OBJECTIF VISÉ: D'après le document source, combien d'hectares ont changé de mains dans le monde au cours des trois ou quatre dernières années ?

***** DOCUMENT SOURCE

La course au foncier : regard croisé Nord-Sud à l’occasion de l’assemblée générale d’Afdi en juin 2009

Agriculteurs français et développement international | 25 juin 2009

L’accès à la terre, fondement de l’activité agricole, est au cœur de nombreux enjeux. Dans les pays en développement, l’agriculture est l’une des principales activités économiques. L’accès à la terre constitue donc le moyen essentiel pour les populations de garantir leur approvisionnement alimentaire et générer un revenu. Dans un contexte de crise, les pressions commerciales sur la terre sont de plus en plus fortes dans les pays en développement. En Afrique subsaharienne près des trois quarts de la population vit en zone rurale. Garantir l’accès à la terre des populations les plus modestes, c’est réduire la pauvreté.

Lors de son Assemblée générale à Paris, le 25 juin, l’association de solidarité internationale Afdi (Agriculteurs français et développement international) a organisé une table ronde sur cette question, véritable polémique depuis la crise alimentaire survenue en 2008.

La course au foncier a vu environ 15 à 20 millions d’hectares (ha) changer de mains dans le monde, sur les trois ou quatre dernières années. Sans condamner a priori ce mouvement, de nombreuses questions morales, économiques et sociales peuvent être posées qui amènent à s’interroger sur la nécessité d’un encadrement de ces pratiques.

Les intervenants

  • Michel MERLET - Directeur de l’Association pour contribuer à Améliorer la gouvernance de la Terre, de l’eau et des ressources naturelles (Agter). Diplômé de l’Institut National Agronomique de Paris et spécialiste des questions foncières.

**********
***** DONNÉES FOURNIES

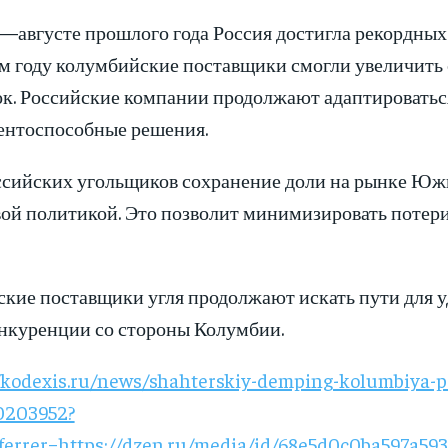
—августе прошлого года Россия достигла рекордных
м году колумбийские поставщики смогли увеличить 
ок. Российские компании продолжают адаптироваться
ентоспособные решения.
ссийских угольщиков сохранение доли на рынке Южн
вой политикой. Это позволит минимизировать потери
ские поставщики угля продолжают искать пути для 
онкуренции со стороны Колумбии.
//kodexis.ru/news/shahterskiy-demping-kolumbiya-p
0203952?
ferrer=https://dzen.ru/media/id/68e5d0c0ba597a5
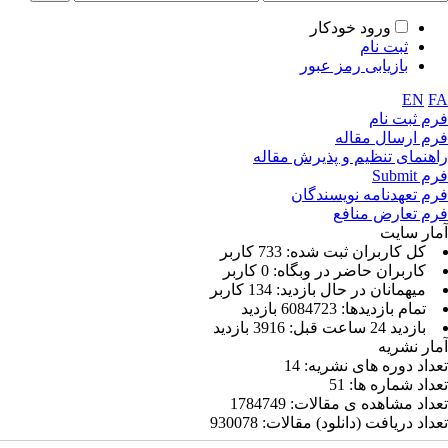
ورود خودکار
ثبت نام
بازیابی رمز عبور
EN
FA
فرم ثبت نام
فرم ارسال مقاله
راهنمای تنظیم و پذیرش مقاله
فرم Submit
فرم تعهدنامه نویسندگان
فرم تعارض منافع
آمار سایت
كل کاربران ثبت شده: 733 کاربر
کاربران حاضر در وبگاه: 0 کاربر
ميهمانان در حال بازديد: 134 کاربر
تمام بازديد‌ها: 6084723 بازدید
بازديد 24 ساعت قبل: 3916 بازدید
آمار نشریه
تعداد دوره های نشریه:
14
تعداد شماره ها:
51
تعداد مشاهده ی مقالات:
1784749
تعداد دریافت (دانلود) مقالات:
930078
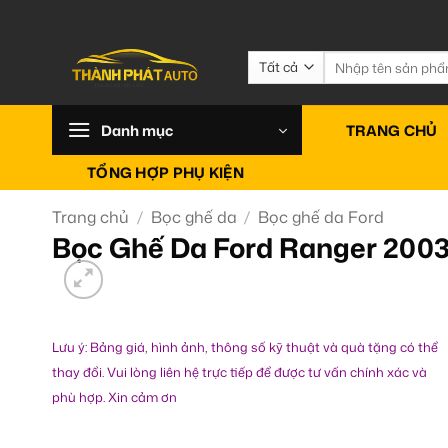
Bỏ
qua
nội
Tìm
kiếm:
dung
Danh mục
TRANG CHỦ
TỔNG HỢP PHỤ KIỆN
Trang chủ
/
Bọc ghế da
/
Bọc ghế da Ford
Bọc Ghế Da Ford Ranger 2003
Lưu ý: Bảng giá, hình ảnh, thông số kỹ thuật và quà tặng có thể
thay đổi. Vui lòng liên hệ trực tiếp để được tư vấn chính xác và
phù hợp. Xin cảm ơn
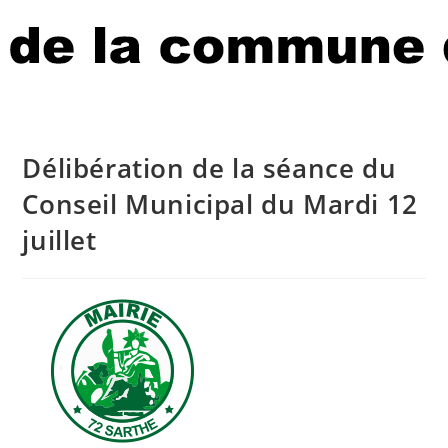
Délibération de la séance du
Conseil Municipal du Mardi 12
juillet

**********
***** DONNÉES FOURNIES

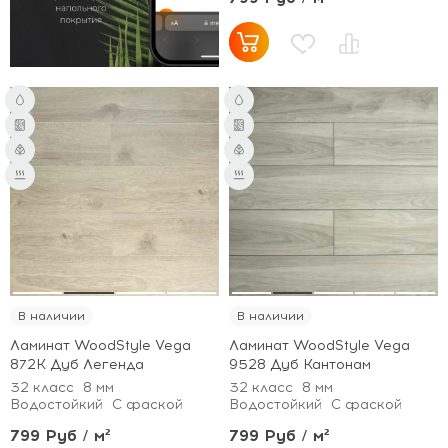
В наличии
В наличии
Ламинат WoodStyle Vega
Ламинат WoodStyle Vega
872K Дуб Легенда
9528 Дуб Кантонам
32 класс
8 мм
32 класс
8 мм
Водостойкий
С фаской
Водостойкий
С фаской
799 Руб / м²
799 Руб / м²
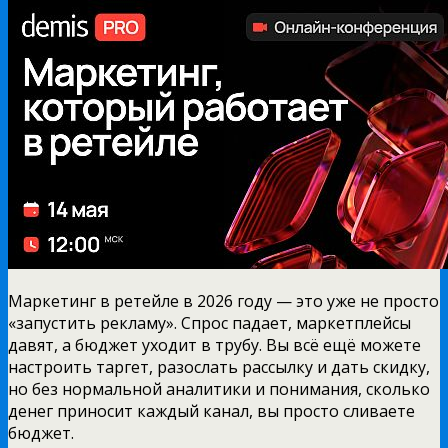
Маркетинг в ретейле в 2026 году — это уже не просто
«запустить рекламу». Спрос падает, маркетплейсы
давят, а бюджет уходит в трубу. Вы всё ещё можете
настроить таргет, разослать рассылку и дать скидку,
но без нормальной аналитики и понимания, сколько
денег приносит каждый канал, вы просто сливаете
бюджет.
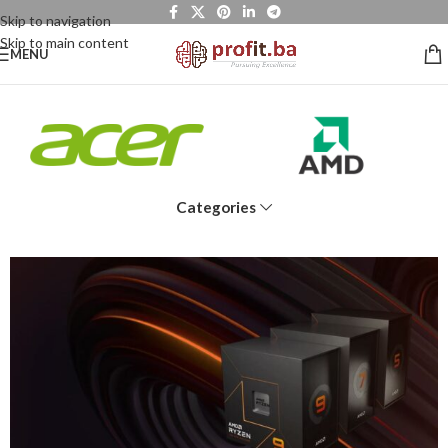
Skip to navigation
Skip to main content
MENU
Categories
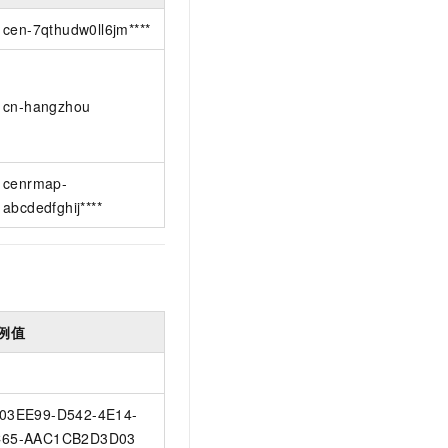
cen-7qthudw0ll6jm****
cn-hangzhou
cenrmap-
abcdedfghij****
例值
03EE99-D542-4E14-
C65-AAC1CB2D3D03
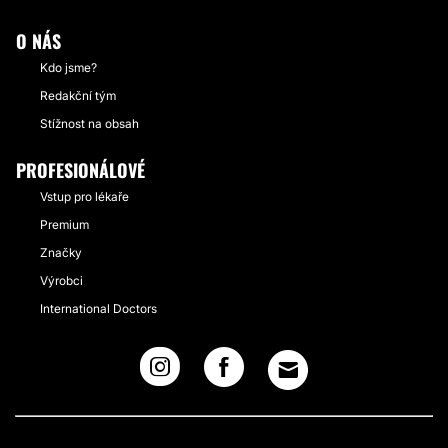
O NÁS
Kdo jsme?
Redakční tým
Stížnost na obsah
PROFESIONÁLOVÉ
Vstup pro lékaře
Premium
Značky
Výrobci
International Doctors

**********

RÉPONSE RÉDIGÉE: Environ 15 à 20 millions d'hectares.